We have examined carefully the exceptions to the evidence, and the exceptions to the charge to the jury, and we find all of them without merit. The charge of the court was comprehensive and clear, and gave the prisoners the benefit of every instruction that they were entitled to.

1. It is contended that the solicitor had no right to place the prisoners upon trial for murder in the second degree only, and that it was their privilege to be tried for the capital felony, and the prisoners excepted to so much of his Honor's charge as instructed the jury that they could not convict the prisoners, or either of them, of any higher offense than murder in the second degree.

We fail to see that the prisoners have any reasonable ground for complaint because their lives were not put in jeopardy, and instead they were tried for an offense punishable only by imprisonment in the penitentiary. It is the settled law in this State that the prisoner (474) cannot complain of an instruction which could not possibly be prejudicial to him, but was in his favor.
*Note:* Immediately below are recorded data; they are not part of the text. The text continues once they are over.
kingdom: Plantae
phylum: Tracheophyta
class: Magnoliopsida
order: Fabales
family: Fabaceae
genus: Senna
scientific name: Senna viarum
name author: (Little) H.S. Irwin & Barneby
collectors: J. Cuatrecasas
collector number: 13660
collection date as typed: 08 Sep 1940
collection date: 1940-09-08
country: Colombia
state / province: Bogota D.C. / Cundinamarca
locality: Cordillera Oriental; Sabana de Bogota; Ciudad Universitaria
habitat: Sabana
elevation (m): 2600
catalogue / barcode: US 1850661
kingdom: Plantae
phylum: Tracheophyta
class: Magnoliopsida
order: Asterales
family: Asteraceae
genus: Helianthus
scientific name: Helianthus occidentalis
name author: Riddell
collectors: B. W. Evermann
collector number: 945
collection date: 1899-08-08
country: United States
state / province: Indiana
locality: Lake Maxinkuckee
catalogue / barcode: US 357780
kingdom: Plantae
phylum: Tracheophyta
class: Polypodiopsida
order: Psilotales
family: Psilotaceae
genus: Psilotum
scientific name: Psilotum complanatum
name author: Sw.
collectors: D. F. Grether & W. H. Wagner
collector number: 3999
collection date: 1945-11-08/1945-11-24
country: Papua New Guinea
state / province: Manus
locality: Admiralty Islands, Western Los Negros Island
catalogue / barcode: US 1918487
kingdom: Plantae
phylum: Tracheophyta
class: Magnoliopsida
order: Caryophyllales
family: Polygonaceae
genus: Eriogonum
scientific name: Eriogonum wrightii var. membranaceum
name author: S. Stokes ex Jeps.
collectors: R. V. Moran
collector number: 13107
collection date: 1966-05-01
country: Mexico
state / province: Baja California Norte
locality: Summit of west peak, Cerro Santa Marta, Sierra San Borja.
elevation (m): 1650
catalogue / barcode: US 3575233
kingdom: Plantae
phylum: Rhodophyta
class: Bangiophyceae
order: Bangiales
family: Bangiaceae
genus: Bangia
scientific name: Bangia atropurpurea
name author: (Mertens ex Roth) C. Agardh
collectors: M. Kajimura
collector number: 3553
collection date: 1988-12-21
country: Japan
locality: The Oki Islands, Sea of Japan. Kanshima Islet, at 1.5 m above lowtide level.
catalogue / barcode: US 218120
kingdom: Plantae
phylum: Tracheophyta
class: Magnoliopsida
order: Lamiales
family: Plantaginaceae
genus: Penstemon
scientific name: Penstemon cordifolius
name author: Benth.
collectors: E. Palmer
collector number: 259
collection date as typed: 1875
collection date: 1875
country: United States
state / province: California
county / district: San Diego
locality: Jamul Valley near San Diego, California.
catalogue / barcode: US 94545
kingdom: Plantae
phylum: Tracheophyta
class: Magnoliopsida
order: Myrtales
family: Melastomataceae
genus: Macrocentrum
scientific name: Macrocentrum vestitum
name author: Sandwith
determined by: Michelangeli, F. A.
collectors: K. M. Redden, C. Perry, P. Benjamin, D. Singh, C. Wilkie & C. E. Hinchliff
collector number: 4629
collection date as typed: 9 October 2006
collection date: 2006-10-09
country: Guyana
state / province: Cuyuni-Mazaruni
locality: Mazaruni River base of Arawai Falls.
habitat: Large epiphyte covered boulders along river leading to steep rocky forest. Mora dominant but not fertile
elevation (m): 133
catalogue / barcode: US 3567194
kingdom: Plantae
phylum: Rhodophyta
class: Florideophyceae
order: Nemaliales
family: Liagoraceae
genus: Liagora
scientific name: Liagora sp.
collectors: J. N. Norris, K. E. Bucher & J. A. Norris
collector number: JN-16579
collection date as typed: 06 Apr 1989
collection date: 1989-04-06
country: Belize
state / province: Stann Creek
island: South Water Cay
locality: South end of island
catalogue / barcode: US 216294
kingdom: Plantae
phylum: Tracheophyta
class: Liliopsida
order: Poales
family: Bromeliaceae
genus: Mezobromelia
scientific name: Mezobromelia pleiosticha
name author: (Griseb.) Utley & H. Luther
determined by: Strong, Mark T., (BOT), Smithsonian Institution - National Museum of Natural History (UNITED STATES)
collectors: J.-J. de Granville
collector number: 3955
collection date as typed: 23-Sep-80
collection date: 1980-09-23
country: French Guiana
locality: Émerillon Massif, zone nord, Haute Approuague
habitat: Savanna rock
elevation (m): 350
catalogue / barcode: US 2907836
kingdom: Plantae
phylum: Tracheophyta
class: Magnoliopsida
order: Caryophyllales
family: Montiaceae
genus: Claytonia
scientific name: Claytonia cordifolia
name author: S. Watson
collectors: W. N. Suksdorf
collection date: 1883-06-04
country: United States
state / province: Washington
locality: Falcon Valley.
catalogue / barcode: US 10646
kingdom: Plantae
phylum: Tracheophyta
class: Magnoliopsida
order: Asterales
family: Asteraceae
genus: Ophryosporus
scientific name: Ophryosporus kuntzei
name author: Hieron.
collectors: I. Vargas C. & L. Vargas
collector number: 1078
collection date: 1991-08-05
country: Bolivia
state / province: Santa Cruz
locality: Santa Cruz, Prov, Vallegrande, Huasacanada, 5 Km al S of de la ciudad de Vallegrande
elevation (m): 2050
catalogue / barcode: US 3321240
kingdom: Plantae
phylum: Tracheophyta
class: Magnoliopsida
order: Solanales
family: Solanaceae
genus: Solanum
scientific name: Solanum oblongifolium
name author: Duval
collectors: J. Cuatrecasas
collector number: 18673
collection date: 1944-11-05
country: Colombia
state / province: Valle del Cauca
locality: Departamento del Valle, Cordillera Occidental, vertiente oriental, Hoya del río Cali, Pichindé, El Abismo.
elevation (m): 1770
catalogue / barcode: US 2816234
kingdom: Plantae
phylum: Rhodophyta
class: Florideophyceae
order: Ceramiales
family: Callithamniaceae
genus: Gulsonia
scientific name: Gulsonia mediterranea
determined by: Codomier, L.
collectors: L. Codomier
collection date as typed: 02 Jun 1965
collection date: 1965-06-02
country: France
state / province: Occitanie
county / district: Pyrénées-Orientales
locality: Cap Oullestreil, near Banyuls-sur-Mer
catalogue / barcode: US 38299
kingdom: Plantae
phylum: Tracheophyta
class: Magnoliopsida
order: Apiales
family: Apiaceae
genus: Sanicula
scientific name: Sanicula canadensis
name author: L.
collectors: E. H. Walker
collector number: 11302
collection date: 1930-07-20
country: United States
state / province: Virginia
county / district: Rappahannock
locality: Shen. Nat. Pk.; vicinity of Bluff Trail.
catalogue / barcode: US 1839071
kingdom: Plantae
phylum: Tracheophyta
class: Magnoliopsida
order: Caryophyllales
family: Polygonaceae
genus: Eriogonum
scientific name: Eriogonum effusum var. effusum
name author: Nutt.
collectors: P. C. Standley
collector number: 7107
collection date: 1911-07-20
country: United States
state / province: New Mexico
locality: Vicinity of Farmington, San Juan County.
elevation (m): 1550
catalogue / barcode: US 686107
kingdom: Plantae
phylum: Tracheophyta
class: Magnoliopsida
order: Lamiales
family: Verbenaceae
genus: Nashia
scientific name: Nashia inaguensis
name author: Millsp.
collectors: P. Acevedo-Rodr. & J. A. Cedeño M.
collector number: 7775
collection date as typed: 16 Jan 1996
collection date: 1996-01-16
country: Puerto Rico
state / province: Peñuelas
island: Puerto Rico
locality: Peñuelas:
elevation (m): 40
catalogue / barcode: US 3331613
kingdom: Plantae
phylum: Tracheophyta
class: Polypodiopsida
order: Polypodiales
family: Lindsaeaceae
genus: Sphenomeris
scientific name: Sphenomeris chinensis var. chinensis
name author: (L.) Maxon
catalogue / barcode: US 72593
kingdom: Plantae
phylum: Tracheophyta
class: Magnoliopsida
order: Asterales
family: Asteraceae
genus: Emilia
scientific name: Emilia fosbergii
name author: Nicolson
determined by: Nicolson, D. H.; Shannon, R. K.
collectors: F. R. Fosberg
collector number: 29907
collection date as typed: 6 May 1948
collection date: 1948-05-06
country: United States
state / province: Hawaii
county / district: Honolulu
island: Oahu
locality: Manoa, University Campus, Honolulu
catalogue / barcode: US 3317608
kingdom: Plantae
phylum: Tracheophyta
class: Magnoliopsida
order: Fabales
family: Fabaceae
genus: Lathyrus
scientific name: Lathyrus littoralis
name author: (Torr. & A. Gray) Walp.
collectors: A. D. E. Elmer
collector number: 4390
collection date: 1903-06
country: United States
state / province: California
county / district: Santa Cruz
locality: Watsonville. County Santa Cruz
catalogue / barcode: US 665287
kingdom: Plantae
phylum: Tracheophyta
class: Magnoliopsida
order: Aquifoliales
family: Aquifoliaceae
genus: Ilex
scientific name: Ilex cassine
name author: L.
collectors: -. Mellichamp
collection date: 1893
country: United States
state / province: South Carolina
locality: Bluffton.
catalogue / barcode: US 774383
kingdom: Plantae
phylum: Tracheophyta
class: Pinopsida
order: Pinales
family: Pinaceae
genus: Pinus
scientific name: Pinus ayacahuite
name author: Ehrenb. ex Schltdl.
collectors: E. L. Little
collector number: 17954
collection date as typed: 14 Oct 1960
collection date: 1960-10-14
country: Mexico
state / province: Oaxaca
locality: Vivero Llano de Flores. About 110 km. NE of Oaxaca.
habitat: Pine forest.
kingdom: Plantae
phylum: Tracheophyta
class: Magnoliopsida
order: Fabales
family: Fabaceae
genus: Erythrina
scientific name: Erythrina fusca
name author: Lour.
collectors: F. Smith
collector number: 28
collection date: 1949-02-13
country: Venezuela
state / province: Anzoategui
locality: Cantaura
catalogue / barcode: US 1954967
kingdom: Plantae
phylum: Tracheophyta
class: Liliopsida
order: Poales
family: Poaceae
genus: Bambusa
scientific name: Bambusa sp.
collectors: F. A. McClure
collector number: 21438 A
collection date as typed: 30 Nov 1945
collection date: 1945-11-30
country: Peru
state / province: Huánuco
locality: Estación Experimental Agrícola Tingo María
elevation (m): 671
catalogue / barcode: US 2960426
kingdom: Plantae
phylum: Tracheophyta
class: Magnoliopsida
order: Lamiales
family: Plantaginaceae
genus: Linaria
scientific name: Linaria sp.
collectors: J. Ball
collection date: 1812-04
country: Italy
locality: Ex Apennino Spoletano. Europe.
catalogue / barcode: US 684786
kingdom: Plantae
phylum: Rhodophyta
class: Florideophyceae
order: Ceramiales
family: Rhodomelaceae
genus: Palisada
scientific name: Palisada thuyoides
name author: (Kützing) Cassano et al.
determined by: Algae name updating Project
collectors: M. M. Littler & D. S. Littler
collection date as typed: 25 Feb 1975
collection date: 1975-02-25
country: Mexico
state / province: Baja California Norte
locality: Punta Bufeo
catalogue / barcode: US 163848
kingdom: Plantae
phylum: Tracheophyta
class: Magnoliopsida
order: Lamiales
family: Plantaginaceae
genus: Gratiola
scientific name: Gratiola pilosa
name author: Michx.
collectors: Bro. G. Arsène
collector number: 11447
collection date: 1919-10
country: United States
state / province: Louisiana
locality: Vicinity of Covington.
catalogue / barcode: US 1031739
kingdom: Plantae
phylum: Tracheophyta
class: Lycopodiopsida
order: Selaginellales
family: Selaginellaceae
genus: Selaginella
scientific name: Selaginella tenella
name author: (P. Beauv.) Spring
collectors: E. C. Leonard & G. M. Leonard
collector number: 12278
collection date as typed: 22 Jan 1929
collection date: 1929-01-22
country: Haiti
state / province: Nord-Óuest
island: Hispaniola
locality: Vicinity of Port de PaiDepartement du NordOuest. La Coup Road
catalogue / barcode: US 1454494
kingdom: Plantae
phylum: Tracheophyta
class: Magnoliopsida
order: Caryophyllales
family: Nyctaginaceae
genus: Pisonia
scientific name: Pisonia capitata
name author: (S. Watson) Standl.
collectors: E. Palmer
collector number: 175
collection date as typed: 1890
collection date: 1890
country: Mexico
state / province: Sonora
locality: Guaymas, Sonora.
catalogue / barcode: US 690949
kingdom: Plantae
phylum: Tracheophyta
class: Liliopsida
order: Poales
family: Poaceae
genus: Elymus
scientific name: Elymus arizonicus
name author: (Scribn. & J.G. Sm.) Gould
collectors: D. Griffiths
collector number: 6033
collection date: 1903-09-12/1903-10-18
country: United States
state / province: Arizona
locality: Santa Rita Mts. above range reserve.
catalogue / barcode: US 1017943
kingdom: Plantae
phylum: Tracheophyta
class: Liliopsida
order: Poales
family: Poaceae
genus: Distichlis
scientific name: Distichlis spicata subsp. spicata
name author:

It is true, as contended by the prisoner, that the administration of poison with felonious intent, resulting in death, constitutes murder in the first degree, but the fact that the State saw fit to ask for a verdict of murder in the second degree is a degree of mercy extended to the prisoner, of which no reasonable person can complain. This question has been discussed and settled by this Court in S. v. Matthews, 142 N.C. 621; S.v. Quick, 150 N.C. 820; and S. v. Freeman, 122 N.C. 1012.